Benedict Peters, Pan-African Billionaire, Sends 3 Sensor Aircraft to Map Madagascar’s Mineral Wealth

Bravura's aerial survey will scan Madagascar's subsoil up to 3km deep, handing all data to the government free.

by Ikeoluwa Ogungbangbe
Benedict Peters Madagascar mineral exploration

KEY POINTS


  • Benedict Peters’ Bravura is deploying three aircraft to scan Madagascar’s subsoil for minerals.
  • The aircraft can detect mineral deposits up to three kilometers beneath the earth’s surface.
  • Bravura will hand all collected mineral data to the Malagasy government at no cost.

Benedict Peters is taking his pan-African mining push to Madagascar. The Aiteo founder is deploying three aircraft fitted with advanced mineral-detection sensors over the island’s subsoil, under a deal his company Bravura formalized with the Malagasy government in December 2025.

The announcement was made during Madagascar’s president’s visit to Toliara, capital of the Atsimo-Andrefana region in the country’s southwest. A ceremony marking the aircraft’s arrival confirmed Bravura will use the planes to scan the subsoil, detect mineral deposits, identify exploitable zones and quantify their economic value.

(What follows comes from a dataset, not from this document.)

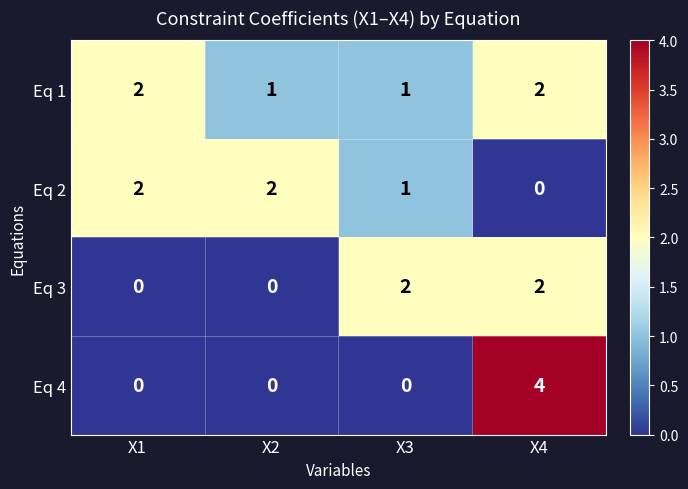

At how many categories does at least one series exceed 1?

4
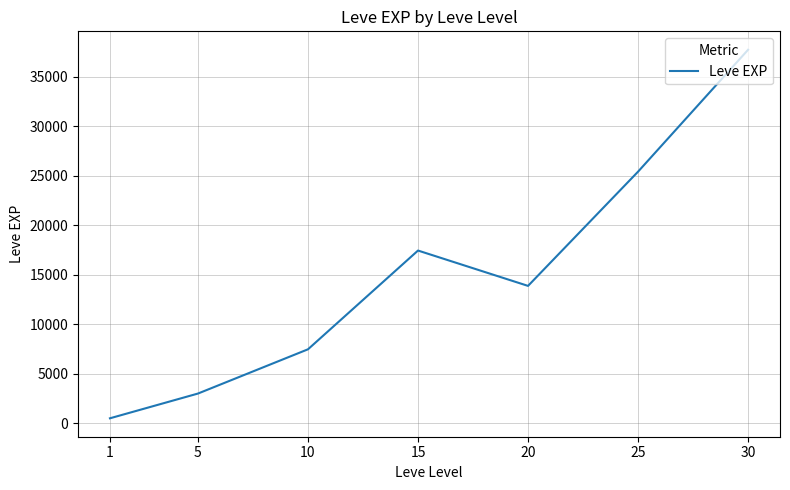

What is the sum of all values?

105440.2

Two of the three aircraft will begin targeted exploration flights over a six-month period, starting in Toliara.

What the aircraft can do

Colas Rafanoharana, Bravura’s country manager in Madagascar, said the planes are capable of detecting resources up to three kilometers beneath the earth’s surface. Specific contracts with OMNIS, the Office des Mines Nationales et des Industries Strategiques, and Madagascar’s Ministry of Mines still need to be finalized before flights formally proceed.

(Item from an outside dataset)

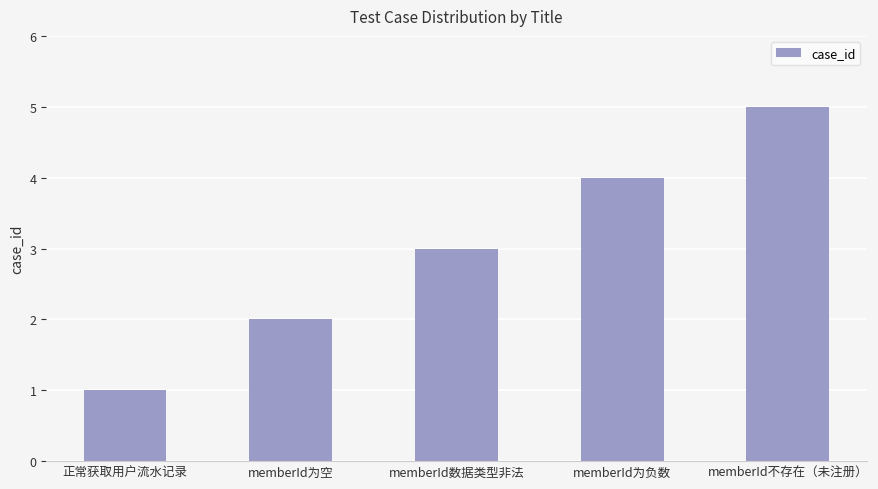

What is the sum of all values?

15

The data collected will go to the Malagasy state free of charge. That is a significant commitment. Reliable subsurface data has historically sat in the hands of international companies rather than the government, giving foreign operators a structural advantage at the negotiating table. Handing that data to the state changes the dynamic in a significant way.

Madagascar is already an established source of chromite, nickel, cobalt, graphite, sapphires and other gems. Several major international mining projects operate on the island. The Toliara region itself is the site of a long-delayed $3 billion ilmenite and zircon project by Base Resources. Starting the aerial mapping there is a deliberate choice.

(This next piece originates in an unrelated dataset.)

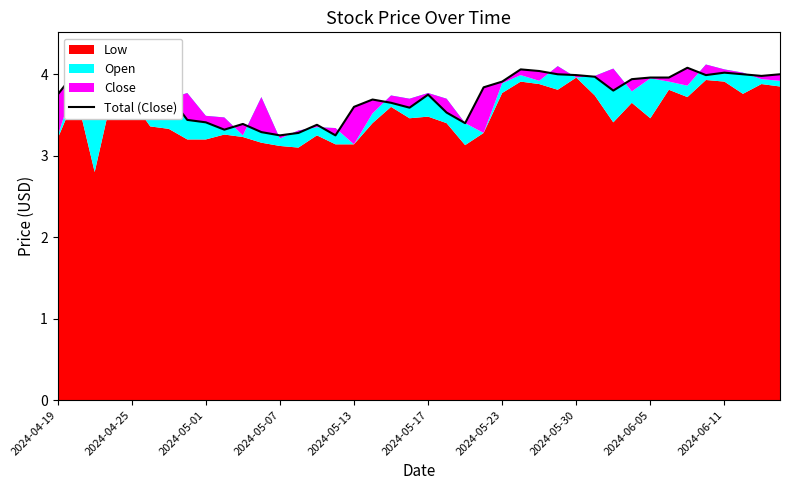

Reading left to right, what are all the values shown in this chart?

3.8	4.0	3.8	4.1	4.1	3.9	3.7	3.4	3.4	3.3	3.4	3.3	3.2	3.3	3.4	3.2	3.6	3.7	3.6	3.6	3.8	3.5	3.4	3.8	3.9	4.1	4.0	4.0	4.0	4.0	3.8	3.9	4.0	4.0	4.1	4.0	4.0	4.0	4.0	4.0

Who Peters is and what Bravura has built

Peters, 59, built Aiteo from a petroleum trading company incorporated in 1999 into Africa’s largest indigenous oil producer. Its cornerstone asset is a controlling stake in OML 29, a Niger Delta block acquired from Shell, Eni and Total in 2014 for $2.56 billion. OML 29 sits at the site of Nigeria’s first-ever commercial oil discovery in 1956.

Bravura is his mining arm. Through it, Peters has invested in platinum, lithium, cobalt, copper, gold and uranium across at least 14 African countries, including Zimbabwe, the DRC, Zambia, Ghana and Namibia. In Zimbabwe, he committed $1 billion to a platinum mine. In the DRC, he signed a deal in February 2026 to redevelop the Port of Boma.

His net worth has been estimated at between $3 billion and $7 billion, reflecting assets across energy and mining that are difficult to value precisely.

Madagascar, long sitting on mineral wealth it lacks the infrastructure to fully understand, is watching the Toliara flights as something larger than a technical exercise. It is a test of whether serious long-term capital has finally arrived.